SDCERS Board Receives Independent Investigation Results

January 20, 2005 (PLANSPONSOR.com) - Saying that earlier members of the San Diego pension fund's board did not fully understand the breadth of their fiduciary responsibilities, a city consultant has recommended current members get extensive fiduciary training.

In a 274-page  report made public on the Internet Friday afternoon Navigant Consulting of Los Angeles, the consultant also recommended that the pension fund’s actuary should generate an annual report based on its actuarial valuation. The report, which the consultant said should be made public. “…should also provide for projected assets, liabilities and contributions, based on the assumptions then being used by the Retirement System,” Navigant wrote.

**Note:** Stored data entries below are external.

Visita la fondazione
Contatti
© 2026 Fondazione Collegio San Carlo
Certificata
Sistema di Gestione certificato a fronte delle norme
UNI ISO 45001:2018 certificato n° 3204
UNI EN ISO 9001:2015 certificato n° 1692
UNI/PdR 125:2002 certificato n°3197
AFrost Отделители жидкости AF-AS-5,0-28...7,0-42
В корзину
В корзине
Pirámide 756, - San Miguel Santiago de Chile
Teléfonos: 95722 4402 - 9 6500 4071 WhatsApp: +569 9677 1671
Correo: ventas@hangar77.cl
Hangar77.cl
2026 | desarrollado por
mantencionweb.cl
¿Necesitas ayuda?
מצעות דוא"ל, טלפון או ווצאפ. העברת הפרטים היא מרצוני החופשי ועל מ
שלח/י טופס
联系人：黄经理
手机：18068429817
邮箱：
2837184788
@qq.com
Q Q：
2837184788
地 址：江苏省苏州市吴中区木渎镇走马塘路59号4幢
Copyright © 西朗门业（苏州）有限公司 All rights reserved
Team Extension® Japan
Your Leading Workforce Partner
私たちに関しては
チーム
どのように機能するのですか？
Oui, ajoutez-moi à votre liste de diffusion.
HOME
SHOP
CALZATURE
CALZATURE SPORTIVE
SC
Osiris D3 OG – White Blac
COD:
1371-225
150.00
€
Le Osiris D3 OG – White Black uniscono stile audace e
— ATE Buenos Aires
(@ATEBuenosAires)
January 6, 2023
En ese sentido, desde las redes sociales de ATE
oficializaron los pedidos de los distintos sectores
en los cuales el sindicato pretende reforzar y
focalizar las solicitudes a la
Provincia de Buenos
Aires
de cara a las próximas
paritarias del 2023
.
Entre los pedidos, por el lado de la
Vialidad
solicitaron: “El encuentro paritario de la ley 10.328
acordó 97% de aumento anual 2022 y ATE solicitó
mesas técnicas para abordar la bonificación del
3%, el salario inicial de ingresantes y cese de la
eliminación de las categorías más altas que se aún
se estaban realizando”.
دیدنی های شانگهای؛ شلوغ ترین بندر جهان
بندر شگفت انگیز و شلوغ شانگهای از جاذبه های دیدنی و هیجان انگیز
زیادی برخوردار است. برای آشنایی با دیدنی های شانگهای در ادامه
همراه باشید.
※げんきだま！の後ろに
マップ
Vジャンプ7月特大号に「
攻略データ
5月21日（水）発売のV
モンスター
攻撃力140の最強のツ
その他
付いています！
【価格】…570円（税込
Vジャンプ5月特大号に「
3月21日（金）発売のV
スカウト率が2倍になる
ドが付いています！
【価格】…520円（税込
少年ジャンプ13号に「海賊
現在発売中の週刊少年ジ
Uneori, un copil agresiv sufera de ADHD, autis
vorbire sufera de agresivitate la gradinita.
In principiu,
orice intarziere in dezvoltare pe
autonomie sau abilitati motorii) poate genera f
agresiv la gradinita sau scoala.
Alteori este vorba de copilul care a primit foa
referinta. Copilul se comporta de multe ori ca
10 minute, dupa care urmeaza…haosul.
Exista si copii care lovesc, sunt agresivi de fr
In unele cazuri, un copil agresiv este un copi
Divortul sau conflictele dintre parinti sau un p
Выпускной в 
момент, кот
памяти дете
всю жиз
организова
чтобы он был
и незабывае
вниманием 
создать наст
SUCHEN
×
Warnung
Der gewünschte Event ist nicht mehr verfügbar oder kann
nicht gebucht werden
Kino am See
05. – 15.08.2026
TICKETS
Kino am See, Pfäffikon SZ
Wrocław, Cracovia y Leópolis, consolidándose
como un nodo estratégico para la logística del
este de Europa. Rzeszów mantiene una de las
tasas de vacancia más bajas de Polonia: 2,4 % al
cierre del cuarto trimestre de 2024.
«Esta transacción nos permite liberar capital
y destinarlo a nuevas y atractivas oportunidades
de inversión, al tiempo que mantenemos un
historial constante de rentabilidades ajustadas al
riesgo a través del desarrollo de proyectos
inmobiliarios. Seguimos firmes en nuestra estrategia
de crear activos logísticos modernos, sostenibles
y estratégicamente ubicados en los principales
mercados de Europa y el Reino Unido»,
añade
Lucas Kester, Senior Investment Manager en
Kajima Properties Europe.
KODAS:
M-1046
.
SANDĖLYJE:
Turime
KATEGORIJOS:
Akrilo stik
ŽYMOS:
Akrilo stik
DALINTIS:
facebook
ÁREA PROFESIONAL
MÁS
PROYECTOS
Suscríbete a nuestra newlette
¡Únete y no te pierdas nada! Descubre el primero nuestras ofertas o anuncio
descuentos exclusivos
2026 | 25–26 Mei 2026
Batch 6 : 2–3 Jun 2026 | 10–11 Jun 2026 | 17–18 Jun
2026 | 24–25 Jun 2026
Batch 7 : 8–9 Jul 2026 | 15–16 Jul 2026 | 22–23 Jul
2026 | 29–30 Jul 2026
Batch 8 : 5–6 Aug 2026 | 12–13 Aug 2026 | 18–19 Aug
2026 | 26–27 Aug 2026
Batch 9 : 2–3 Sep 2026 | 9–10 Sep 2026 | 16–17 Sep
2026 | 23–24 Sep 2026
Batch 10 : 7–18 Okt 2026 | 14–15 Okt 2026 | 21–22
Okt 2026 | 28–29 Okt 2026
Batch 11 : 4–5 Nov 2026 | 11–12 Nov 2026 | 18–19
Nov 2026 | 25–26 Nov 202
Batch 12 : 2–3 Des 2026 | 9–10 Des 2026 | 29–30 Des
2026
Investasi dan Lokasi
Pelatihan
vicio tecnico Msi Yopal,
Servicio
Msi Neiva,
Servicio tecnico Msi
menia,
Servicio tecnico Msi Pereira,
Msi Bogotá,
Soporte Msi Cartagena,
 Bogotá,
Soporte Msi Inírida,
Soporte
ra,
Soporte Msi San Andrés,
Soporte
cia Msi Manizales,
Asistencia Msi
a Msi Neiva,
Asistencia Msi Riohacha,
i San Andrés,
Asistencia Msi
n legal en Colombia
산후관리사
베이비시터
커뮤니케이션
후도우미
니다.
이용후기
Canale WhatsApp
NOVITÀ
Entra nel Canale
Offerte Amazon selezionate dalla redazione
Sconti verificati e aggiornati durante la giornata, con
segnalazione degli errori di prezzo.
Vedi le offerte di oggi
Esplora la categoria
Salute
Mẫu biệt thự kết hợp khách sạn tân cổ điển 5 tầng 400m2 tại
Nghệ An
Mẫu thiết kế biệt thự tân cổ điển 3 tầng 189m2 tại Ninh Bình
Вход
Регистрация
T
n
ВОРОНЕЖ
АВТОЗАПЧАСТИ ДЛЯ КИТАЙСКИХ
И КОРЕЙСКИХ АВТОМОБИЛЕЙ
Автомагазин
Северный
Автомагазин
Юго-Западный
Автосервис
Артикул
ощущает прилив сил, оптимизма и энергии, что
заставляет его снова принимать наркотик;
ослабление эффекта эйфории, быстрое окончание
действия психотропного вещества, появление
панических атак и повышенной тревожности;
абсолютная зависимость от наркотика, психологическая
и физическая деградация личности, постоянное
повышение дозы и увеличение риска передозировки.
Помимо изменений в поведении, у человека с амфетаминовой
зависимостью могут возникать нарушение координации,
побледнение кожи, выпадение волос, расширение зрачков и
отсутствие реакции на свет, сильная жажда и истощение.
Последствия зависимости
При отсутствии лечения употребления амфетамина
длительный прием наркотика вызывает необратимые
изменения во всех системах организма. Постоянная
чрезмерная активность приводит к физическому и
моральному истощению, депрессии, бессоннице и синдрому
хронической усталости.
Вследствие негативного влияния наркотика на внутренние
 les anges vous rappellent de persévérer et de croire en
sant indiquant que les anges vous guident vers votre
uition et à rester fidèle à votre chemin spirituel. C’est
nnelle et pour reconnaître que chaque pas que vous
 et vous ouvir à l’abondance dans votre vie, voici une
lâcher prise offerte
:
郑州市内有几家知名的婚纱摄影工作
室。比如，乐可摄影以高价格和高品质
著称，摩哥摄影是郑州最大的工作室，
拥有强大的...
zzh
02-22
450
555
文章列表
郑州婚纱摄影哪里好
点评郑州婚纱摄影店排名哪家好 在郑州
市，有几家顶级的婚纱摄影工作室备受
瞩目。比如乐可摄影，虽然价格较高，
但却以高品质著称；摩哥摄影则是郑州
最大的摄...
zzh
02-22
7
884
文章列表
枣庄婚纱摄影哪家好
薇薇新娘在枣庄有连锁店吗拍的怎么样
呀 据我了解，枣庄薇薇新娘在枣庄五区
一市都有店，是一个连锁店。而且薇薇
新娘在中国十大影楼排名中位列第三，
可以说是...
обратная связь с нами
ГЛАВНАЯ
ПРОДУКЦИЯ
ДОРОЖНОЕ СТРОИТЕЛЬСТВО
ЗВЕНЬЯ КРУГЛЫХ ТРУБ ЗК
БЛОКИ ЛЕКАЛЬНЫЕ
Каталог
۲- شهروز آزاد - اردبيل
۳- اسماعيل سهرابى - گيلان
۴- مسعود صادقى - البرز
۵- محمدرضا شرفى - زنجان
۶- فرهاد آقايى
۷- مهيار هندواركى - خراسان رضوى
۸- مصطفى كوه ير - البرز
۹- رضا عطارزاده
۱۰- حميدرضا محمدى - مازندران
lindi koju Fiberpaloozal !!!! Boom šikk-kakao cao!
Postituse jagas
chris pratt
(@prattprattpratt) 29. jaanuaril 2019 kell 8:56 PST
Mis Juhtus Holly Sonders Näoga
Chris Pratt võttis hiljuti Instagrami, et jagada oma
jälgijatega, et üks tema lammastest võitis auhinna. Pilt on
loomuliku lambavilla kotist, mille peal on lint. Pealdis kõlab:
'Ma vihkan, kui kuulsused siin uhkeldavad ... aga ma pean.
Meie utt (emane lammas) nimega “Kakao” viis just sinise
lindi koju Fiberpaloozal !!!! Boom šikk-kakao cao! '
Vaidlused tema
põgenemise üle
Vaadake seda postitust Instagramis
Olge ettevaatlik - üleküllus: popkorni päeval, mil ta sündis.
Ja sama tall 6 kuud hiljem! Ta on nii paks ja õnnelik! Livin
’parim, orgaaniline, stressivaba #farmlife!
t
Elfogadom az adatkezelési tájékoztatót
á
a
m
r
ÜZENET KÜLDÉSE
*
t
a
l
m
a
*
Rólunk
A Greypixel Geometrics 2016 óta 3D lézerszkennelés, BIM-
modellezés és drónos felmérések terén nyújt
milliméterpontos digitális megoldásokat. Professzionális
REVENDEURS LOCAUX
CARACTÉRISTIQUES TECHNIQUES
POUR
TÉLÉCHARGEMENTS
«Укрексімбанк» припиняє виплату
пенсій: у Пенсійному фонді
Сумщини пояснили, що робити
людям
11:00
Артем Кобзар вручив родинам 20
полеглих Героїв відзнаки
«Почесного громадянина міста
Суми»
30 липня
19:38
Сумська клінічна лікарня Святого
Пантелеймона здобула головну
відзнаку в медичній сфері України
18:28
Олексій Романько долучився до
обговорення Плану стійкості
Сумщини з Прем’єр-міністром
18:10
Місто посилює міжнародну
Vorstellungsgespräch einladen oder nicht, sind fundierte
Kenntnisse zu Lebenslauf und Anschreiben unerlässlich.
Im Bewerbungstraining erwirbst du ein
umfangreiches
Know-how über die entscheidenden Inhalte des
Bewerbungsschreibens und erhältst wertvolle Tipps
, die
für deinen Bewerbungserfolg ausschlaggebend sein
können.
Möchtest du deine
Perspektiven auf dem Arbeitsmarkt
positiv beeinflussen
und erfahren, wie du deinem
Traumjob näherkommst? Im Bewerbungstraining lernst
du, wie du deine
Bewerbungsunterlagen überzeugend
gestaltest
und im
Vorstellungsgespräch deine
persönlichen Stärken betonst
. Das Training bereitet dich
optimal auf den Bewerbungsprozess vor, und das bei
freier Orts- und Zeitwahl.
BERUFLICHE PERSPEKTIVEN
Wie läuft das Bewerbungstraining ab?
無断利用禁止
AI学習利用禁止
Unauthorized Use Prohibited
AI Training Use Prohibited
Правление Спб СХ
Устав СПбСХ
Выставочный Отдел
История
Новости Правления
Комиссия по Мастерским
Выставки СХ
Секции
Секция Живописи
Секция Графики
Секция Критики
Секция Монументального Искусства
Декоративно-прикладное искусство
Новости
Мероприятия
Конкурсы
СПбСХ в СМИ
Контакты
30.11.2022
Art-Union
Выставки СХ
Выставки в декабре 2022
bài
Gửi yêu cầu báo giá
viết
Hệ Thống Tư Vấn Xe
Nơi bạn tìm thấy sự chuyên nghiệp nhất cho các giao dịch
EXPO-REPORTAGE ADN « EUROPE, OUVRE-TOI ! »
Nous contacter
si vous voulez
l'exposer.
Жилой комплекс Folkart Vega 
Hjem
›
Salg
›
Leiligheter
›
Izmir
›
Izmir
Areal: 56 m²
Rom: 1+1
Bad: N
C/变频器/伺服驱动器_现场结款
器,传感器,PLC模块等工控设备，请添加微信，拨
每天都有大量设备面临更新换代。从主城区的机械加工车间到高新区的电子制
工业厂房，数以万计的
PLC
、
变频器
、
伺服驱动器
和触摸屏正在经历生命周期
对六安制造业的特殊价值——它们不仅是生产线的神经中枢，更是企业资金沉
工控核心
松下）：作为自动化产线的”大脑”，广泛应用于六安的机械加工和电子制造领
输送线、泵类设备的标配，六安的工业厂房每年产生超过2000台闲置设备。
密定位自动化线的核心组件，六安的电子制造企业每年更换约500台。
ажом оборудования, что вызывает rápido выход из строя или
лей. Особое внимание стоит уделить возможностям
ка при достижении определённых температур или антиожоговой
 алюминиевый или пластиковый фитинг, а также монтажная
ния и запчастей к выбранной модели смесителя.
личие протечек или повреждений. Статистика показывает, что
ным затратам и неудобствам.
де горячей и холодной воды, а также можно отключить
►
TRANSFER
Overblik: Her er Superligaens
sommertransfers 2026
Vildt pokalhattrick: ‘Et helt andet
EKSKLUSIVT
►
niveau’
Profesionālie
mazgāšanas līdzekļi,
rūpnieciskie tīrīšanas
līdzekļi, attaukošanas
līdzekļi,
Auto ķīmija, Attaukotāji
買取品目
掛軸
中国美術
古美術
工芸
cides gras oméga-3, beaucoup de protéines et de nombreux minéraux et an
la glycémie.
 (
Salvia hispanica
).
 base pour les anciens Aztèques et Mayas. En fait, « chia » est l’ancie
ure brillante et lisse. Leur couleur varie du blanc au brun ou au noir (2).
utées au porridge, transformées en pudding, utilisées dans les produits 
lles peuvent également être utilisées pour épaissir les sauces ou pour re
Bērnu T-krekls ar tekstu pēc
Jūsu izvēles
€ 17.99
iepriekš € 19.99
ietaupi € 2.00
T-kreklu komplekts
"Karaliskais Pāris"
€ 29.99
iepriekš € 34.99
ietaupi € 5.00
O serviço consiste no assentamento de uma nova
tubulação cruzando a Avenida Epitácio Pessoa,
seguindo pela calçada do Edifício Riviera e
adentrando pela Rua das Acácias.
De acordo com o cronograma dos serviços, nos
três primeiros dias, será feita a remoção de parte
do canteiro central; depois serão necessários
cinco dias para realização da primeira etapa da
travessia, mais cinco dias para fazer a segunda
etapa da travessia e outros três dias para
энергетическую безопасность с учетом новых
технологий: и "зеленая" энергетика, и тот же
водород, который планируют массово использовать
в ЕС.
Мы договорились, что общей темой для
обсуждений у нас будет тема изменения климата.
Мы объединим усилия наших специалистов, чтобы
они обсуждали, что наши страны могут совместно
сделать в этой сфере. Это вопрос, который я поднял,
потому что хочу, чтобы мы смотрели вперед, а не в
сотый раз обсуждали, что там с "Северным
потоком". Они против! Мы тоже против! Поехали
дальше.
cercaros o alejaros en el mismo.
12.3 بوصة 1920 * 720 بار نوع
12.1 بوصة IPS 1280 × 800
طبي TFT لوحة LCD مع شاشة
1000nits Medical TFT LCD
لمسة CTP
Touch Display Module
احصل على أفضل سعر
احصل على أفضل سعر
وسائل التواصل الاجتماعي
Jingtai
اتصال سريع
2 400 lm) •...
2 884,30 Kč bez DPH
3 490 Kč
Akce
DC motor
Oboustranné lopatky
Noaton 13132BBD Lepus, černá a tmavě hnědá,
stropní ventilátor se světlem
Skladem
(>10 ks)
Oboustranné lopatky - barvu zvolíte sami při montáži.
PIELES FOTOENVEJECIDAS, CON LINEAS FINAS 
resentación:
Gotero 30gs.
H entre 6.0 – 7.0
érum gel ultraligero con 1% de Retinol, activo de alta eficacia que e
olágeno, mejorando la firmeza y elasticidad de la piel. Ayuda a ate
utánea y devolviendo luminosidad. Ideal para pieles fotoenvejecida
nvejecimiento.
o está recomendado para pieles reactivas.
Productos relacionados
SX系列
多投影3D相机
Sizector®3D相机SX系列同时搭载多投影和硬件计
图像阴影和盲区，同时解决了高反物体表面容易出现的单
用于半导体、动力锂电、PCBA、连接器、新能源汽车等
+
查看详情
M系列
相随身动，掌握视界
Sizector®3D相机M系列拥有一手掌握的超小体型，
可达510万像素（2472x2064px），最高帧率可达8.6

Specifically, the report should also include the effects of any benefit increases scheduled to go into effect within five years.

Further, the consultant said that the board should be prohibited from setting benefit levels or conditioning contributions on those levels; the San Diego City Council is the only body that can legally perform that function, Navigant said.

Navigant said that the city may be able to amortize the system’s current shortfalls for up to 30 years under current accounting rules and that it should consult with its actuary and legal counsel to explore that option. The board should also explore whether it can develop a plan to close the shortfall as part of US Bankruptcy Court proceedings, while, at the same time, making certain that any such move would protect the fund and its members.

Navigant was hired in August to investigate the actions of current and former board members who have been accused of criminal conflicts of interest (See  San Diego Pension Board Agrees To Turn Over Documents ).  

Board president Peter Preovolos said in a news report, “Our determination to operate this institution in an open and transparent manner required that we have no oversight of Navigant Consulting’s work and that we hear in open session, the results of their exhaustive effort. We will be hearing these results for the first time along with the public and every other interested party.”

Four former SDCERS officials and its current lawyer were charged January 6 with wire fraud, mail fraud, and conspiracy to commit wire and mail fraud in a 20-count indictment issued by a federal grand jury (See  Five Indicted in San Diego City Pension Case), and six former SDCERS trustees were bound over for trial this week for criminal conflicts of interest (See  Six ex-SD pension Officials Bound Over for Trial ).